The alternative is that quadratic gravity, despite being renormalizable and asymptotically free, still isn’t a complete account of gravity.
Recall that renormalization amounts to a filter over the world that blurs out its tiniest ripples. Renormalizable theories are those in which glossing over those features doesn’t change the overall picture much. The blurry picture works well. Non-renormalizable theories are those where the blurry picture looks quite different from the sharp picture. It doesn’t work as well as you’d like because every infinitesimal detail matters. So non-renormalizable theories, like quantized general relativity, challenge physicists to understand all of reality’s layers at once.
The surprising successes of quadratic gravity hint that gravity may yet turn out to have a blurry picture that works well enough after all.
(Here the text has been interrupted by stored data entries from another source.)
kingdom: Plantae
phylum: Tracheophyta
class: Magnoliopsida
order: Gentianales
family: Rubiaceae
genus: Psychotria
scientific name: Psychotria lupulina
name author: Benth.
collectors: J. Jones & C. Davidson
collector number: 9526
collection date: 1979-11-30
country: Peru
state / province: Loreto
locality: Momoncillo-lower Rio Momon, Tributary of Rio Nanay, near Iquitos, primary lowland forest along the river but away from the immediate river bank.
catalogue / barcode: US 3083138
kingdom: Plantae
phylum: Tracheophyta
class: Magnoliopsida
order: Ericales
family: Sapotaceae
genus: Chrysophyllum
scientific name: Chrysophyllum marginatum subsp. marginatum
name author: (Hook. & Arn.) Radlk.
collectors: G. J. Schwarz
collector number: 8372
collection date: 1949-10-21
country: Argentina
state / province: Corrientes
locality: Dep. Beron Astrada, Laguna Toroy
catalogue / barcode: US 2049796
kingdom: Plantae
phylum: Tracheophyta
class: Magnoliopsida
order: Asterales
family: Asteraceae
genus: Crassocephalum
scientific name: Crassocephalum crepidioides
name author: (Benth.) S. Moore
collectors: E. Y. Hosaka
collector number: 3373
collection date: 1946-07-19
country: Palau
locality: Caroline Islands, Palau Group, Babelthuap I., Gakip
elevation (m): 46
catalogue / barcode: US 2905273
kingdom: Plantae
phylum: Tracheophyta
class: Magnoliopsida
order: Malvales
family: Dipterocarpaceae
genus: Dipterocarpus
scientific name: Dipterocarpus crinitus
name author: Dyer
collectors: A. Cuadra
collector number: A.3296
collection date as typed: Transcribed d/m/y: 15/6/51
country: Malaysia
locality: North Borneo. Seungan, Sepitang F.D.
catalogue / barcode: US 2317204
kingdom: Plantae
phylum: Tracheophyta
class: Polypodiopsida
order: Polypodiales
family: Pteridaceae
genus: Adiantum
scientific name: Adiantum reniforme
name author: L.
Below a certain spatial scale, it may be that any complicated details — whether those are strings, loops or nothing at all — can be ignored, and you’ll still get a fully consistent theory. If that’s the case, physicists can accurately predict how gravitons collide and how the universe inflated without worrying about what’s truly going on at the smallest scales. “It may or may not be the ultimate theory,” Donoghue said. But maybe “it becomes a closed, self-consistent layer of reality.”
Stelle shared that view. He never returned to his theory himself, keeping tabs on its recent revival (which he called “agreeable”) from afar. But he came to suspect that it had some value after all. “My own reaction to it right now is, it’s a possible link,” he said, “a kind of intermediate regime.”